*Task objective*:
Please report each line of the data below that contains "муравьев".

*Input for this task*:
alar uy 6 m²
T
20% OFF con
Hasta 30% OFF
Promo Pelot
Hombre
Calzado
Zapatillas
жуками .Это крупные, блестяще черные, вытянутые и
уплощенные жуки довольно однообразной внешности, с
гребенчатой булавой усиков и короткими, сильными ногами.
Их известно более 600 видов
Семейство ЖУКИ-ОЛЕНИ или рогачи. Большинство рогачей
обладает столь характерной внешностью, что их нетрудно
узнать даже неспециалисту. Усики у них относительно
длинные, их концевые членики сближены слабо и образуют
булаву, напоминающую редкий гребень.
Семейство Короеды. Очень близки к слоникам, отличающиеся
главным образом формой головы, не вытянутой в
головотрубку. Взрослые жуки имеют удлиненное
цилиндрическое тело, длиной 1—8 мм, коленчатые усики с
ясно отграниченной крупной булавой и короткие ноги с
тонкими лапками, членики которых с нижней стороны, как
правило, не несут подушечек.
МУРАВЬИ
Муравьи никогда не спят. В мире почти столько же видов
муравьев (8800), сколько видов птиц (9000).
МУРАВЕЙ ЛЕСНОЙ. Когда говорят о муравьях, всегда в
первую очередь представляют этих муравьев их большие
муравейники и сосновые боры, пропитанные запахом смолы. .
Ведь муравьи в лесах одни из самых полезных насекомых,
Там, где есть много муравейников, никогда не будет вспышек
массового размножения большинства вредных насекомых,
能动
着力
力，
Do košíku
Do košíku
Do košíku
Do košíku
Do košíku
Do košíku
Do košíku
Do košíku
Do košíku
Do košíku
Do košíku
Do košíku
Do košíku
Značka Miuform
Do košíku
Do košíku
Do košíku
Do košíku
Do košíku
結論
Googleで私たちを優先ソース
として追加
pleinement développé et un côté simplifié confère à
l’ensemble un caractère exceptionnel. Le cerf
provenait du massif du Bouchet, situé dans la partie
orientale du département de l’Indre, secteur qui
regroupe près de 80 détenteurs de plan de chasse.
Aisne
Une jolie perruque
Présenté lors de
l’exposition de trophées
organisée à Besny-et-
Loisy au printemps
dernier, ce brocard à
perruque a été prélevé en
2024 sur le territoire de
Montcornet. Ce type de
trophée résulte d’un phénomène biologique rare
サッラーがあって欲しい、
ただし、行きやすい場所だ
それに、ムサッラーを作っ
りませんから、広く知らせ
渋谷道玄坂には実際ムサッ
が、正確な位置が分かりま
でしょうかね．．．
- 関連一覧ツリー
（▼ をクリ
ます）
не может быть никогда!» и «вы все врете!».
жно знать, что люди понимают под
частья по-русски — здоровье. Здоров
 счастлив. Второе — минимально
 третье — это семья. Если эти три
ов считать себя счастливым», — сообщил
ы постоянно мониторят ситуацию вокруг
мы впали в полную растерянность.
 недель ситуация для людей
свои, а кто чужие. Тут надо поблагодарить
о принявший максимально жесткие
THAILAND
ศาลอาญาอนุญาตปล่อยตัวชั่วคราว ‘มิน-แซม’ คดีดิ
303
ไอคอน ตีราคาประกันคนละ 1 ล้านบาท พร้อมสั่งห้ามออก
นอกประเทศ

*Response for this exercise*:
муравьев (8800), сколько видов птиц (9000).
первую очередь представляют этих муравьев их большие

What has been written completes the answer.